= Problem statement =
Count the lines in the data below that contain the string "qCreatedBy", and reply with the number alone.
━━━━
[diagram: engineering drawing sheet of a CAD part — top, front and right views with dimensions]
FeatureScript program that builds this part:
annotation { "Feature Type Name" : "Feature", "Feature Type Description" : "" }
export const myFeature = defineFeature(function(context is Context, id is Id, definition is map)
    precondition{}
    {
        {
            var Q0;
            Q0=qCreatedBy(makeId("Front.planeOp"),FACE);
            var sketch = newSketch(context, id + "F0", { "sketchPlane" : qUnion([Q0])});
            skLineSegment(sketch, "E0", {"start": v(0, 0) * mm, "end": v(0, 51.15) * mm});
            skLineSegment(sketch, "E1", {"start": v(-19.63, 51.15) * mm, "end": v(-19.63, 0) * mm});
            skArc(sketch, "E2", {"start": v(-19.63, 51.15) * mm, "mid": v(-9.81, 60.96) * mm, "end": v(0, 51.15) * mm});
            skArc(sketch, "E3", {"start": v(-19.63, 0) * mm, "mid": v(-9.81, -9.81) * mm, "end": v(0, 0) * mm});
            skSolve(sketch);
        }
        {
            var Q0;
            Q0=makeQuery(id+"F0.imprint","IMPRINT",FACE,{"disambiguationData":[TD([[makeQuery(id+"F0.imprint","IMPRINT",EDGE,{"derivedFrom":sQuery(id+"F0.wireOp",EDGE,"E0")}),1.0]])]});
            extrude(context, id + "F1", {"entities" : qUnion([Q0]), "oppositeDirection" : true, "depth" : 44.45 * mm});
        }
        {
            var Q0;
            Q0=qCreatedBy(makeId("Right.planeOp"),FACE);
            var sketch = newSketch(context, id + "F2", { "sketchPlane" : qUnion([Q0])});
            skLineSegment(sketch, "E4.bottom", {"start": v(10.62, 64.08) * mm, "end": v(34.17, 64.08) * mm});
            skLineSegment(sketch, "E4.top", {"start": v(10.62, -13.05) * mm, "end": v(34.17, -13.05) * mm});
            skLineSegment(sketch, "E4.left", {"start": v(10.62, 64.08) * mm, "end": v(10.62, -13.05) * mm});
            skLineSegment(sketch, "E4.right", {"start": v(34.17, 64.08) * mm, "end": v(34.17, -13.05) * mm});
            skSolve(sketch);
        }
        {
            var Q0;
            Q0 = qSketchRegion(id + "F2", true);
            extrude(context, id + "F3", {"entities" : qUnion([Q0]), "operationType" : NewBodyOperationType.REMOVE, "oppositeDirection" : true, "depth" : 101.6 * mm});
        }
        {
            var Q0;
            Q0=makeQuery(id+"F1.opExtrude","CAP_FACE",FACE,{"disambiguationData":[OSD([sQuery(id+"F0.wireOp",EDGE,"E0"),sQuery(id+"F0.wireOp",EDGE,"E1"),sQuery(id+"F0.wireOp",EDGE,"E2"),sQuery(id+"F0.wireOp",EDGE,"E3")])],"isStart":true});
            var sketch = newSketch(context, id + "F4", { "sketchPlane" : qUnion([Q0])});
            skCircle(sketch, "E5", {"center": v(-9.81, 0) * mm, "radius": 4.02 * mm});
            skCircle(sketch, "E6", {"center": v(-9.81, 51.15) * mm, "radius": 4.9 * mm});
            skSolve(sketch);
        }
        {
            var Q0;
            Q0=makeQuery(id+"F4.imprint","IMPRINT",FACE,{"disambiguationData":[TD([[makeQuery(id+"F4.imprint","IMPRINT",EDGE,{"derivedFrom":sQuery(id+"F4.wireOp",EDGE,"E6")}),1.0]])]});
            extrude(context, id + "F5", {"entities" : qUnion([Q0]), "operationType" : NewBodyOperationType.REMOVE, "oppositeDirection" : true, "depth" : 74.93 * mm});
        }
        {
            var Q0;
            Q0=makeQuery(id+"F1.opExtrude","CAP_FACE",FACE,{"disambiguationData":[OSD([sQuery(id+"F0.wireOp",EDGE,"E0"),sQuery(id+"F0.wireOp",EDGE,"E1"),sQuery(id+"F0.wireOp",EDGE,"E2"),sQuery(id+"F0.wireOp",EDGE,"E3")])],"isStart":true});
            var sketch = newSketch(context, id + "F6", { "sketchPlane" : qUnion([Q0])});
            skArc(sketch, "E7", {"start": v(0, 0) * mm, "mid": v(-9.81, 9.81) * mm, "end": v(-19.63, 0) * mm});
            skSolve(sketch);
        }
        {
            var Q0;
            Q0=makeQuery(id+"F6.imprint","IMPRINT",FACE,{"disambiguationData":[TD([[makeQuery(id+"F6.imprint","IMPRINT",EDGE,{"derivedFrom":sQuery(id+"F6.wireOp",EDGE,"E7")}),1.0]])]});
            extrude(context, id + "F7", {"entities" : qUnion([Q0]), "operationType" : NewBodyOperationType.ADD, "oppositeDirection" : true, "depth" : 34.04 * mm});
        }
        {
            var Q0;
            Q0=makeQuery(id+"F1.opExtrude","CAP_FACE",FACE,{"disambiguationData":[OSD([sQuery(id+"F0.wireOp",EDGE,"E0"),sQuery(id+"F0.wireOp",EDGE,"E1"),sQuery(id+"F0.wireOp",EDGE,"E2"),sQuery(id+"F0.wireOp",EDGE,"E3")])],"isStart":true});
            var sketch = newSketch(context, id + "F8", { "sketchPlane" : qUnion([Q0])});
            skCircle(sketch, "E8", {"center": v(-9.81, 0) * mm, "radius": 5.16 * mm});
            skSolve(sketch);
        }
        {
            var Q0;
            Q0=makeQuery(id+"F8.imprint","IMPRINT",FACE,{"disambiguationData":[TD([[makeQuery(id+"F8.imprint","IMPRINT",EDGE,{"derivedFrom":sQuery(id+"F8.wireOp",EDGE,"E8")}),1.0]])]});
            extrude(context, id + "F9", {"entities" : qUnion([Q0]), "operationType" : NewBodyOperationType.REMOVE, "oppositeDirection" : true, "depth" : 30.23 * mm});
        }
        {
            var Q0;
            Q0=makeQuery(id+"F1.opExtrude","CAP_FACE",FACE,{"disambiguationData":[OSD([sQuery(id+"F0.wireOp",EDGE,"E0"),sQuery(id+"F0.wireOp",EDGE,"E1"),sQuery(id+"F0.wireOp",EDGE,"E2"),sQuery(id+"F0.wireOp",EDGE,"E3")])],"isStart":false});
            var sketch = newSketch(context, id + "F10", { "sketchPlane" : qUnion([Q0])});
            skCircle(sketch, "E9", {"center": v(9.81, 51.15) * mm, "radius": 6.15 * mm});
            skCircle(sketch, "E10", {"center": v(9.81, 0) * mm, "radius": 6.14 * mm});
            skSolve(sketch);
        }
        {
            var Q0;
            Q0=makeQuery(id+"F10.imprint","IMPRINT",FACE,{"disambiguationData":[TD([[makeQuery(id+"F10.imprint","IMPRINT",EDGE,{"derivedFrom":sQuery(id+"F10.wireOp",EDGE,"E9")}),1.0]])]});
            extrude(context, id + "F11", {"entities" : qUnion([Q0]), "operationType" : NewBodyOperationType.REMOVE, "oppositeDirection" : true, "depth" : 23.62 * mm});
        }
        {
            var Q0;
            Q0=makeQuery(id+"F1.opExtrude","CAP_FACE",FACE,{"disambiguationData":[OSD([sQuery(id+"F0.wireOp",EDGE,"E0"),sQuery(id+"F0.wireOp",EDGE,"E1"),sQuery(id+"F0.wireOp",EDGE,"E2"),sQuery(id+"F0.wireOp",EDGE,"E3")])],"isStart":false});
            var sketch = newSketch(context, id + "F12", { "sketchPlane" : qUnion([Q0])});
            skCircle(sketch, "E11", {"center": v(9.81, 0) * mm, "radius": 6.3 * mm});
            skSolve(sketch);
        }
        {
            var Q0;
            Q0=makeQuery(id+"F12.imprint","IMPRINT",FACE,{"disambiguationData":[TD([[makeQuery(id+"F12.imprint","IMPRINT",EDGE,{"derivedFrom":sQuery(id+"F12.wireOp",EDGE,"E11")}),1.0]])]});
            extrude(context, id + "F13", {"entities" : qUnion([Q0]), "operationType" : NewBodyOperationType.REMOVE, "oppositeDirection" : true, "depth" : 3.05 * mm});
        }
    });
━━━━
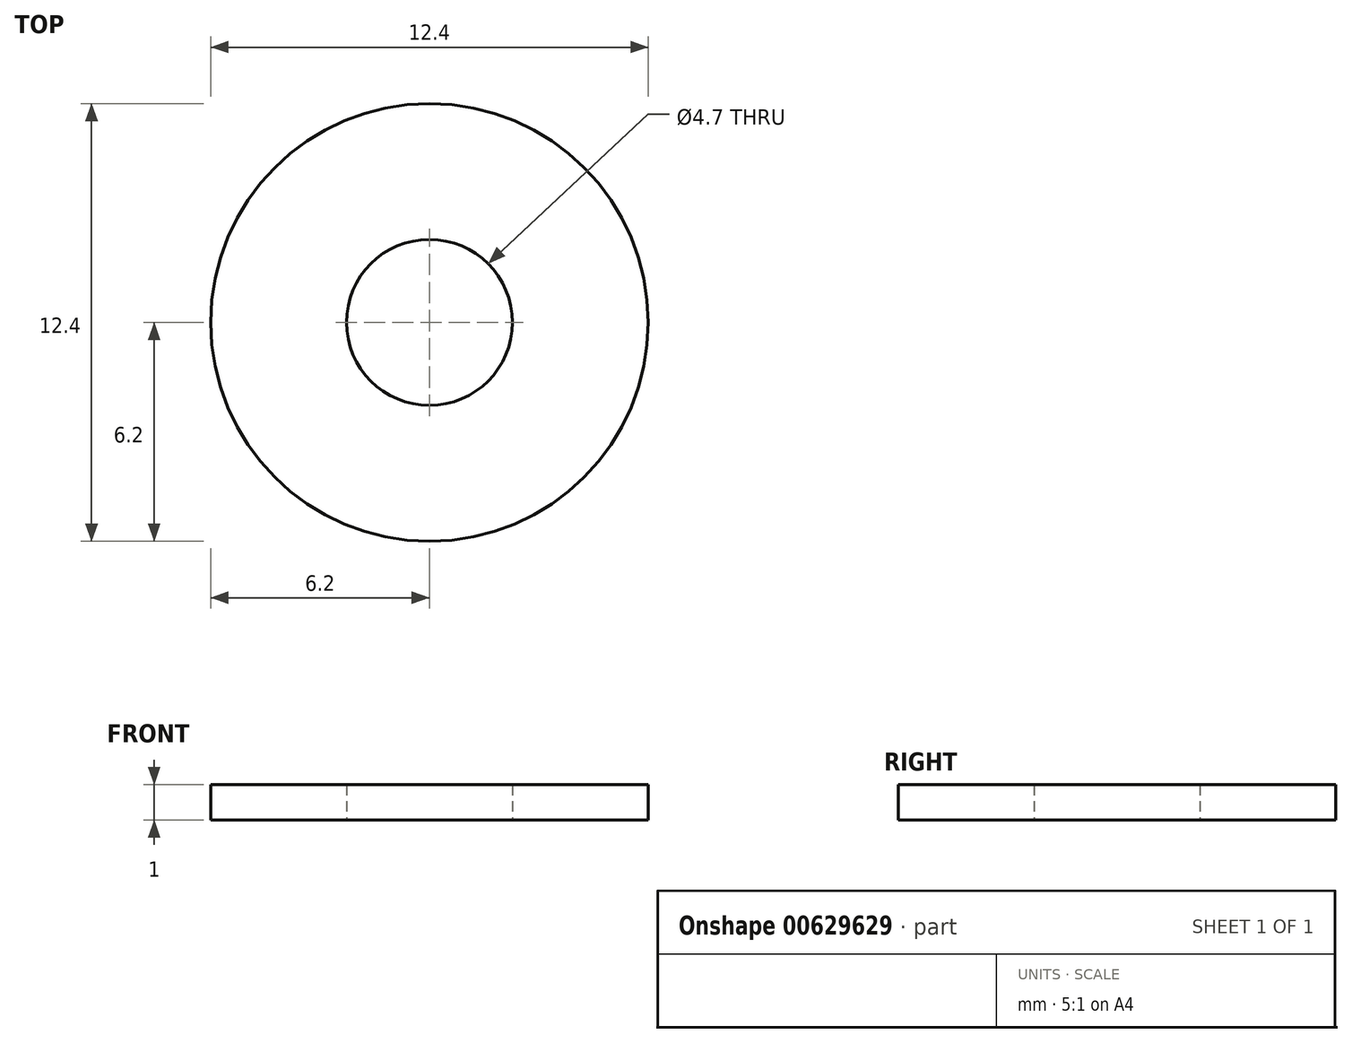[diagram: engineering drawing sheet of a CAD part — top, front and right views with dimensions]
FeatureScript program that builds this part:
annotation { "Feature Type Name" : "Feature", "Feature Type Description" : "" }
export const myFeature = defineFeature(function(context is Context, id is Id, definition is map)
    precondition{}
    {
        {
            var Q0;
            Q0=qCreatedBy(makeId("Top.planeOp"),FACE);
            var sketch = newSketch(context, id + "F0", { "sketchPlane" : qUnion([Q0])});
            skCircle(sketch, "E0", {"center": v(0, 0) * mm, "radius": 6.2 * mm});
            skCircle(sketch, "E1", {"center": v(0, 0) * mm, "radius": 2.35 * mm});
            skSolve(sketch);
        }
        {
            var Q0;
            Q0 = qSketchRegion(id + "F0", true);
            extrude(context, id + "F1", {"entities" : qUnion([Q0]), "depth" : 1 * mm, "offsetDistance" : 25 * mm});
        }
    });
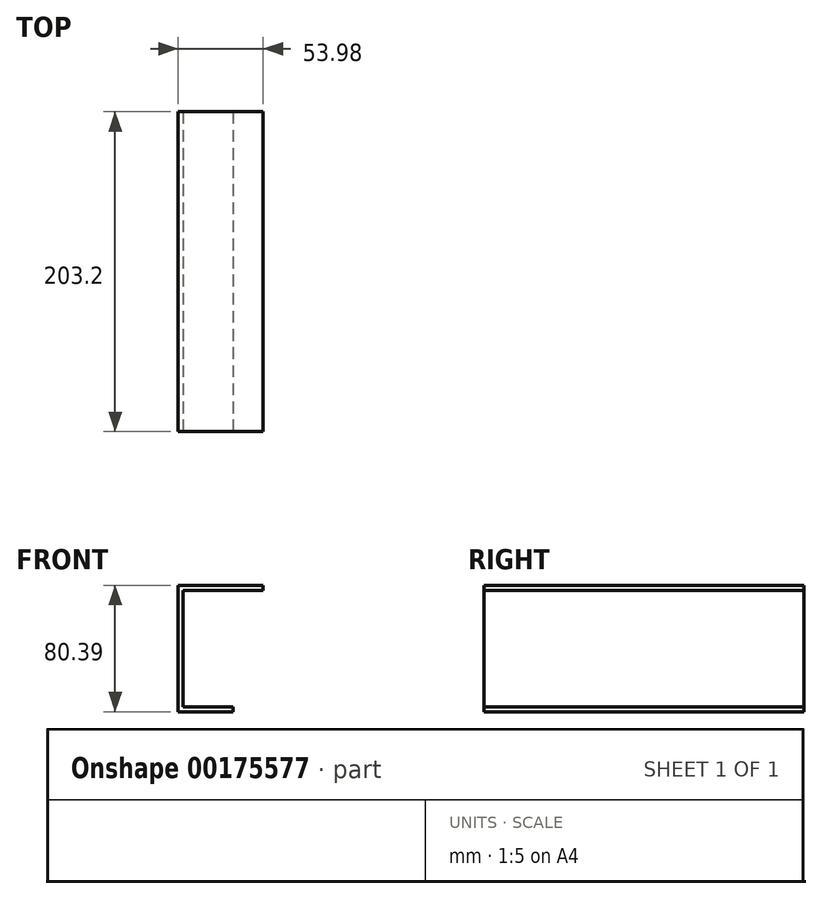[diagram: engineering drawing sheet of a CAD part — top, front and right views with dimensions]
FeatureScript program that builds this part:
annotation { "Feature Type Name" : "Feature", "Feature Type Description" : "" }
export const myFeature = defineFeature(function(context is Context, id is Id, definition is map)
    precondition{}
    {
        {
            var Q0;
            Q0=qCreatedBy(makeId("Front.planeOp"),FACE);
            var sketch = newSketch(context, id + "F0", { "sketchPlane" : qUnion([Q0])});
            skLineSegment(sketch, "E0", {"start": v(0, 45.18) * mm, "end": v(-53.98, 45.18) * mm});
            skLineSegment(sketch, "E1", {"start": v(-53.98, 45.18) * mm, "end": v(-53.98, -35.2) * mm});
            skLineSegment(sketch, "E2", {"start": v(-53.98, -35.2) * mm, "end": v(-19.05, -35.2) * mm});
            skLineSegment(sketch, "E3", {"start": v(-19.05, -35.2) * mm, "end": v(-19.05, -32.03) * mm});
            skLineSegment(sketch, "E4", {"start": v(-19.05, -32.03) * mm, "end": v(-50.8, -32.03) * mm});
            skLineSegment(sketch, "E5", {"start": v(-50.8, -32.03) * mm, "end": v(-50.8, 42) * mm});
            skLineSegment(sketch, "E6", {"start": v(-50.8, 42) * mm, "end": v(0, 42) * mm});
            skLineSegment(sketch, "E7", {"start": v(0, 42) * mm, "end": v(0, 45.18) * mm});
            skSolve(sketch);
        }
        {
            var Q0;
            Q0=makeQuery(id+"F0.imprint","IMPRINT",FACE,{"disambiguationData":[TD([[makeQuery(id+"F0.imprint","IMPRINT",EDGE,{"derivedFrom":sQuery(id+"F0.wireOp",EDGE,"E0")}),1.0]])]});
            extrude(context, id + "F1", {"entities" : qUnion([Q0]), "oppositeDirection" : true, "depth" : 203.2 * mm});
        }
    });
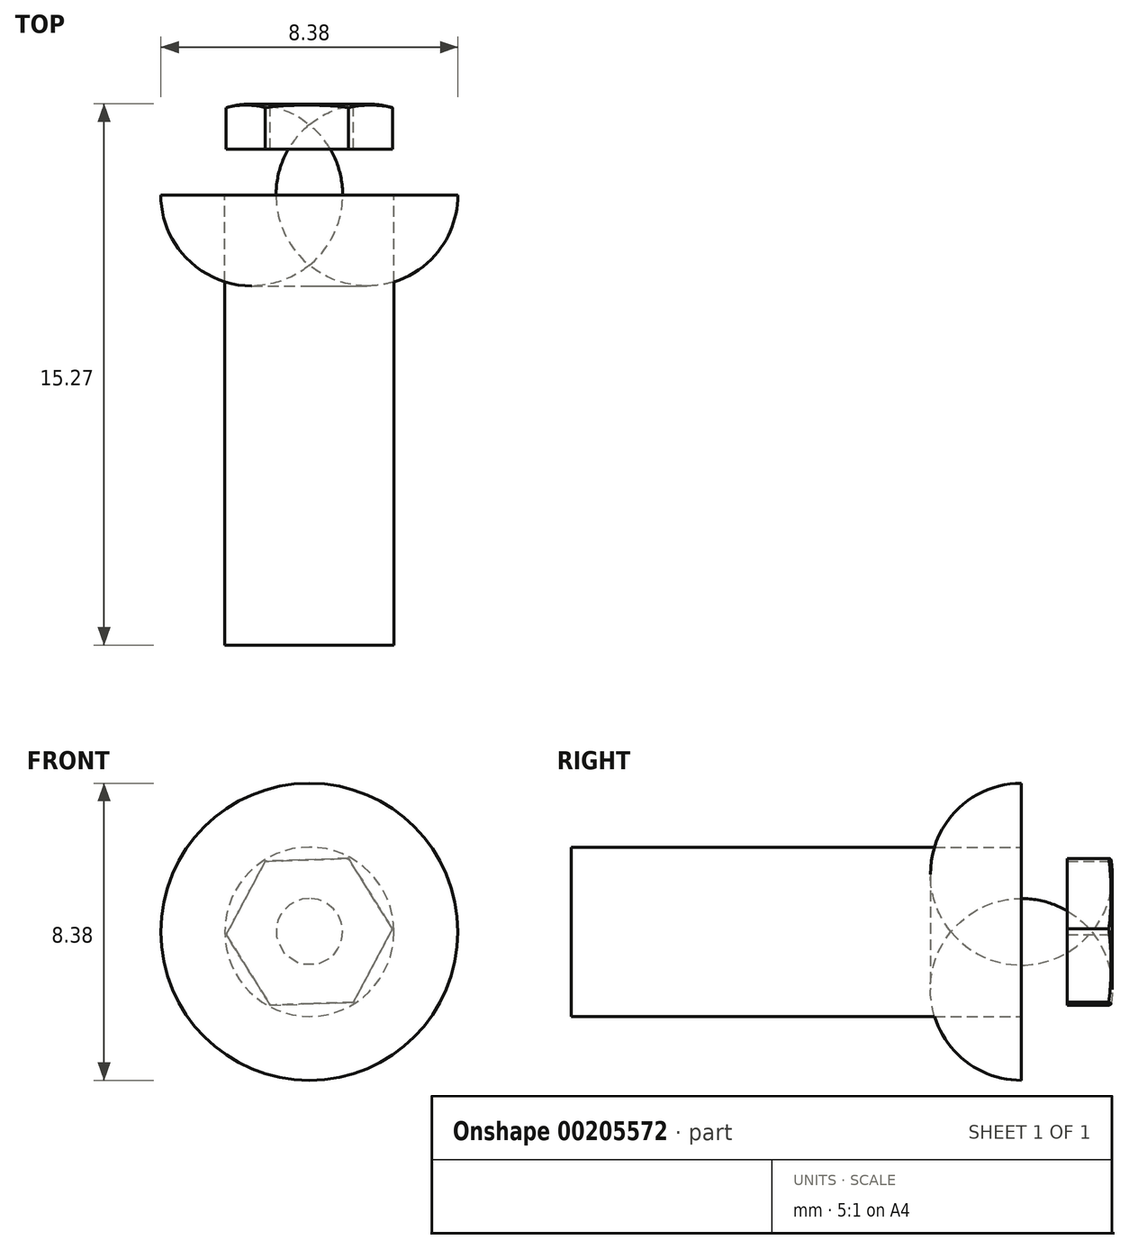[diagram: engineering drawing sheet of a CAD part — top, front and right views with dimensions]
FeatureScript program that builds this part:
━━━━
= Task output =
4